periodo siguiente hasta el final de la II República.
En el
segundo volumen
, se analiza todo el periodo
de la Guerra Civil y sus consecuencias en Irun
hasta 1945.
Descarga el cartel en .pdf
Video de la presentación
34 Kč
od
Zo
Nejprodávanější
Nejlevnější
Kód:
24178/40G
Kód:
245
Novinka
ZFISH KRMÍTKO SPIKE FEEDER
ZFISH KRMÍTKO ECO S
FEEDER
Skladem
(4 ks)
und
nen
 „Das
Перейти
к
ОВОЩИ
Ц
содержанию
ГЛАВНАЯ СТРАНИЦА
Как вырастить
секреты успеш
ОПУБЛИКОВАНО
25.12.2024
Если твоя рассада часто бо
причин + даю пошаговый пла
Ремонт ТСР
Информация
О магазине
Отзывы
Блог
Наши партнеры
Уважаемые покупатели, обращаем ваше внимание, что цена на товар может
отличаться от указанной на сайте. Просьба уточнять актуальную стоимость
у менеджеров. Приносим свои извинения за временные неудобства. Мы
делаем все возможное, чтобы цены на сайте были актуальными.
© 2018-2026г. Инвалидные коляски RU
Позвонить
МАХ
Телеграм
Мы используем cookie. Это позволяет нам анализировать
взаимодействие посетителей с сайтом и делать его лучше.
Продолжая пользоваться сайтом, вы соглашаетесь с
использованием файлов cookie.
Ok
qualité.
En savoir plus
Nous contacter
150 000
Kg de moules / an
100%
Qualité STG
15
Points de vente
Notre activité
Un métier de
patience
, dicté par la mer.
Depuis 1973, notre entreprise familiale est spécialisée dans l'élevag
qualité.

- _TASK DESCRIPTION_
Write out the entries in full, exactly as given.

- _RESPONSE TO THIS TASK_
periodo siguiente hasta el final de la II República.
En el
segundo volumen
, se analiza todo el periodo
de la Guerra Civil y sus consecuencias en Irun
hasta 1945.
Descarga el cartel en .pdf
Video de la presentación
34 Kč
od
Zo
Nejprodávanější
Nejlevnější
Kód:
24178/40G
Kód:
245
Novinka
ZFISH KRMÍTKO SPIKE FEEDER
ZFISH KRMÍTKO ECO S
FEEDER
Skladem
(4 ks)
und
nen
 „Das
Перейти
к
ОВОЩИ
Ц
содержанию
ГЛАВНАЯ СТРАНИЦА
Как вырастить
секреты успеш
ОПУБЛИКОВАНО
25.12.2024
Если твоя рассада часто бо
причин + даю пошаговый пла
Ремонт ТСР
Информация
О магазине
Отзывы
Блог
Наши партнеры
Уважаемые покупатели, обращаем ваше внимание, что цена на товар может
отличаться от указанной на сайте. Просьба уточнять актуальную стоимость
у менеджеров. Приносим свои извинения за временные неудобства. Мы
делаем все возможное, чтобы цены на сайте были актуальными.
© 2018-2026г. Инвалидные коляски RU
Позвонить
МАХ
Телеграм
Мы используем cookie. Это позволяет нам анализировать
взаимодействие посетителей с сайтом и делать его лучше.
Продолжая пользоваться сайтом, вы соглашаетесь с
использованием файлов cookie.
Ok
qualité.
En savoir plus
Nous contacter
150 000
Kg de moules / an
100%
Qualité STG
15
Points de vente
Notre activité
Un métier de
patience
, dicté par la mer.
Depuis 1973, notre entreprise familiale est spécialisée dans l'élevag
qualité.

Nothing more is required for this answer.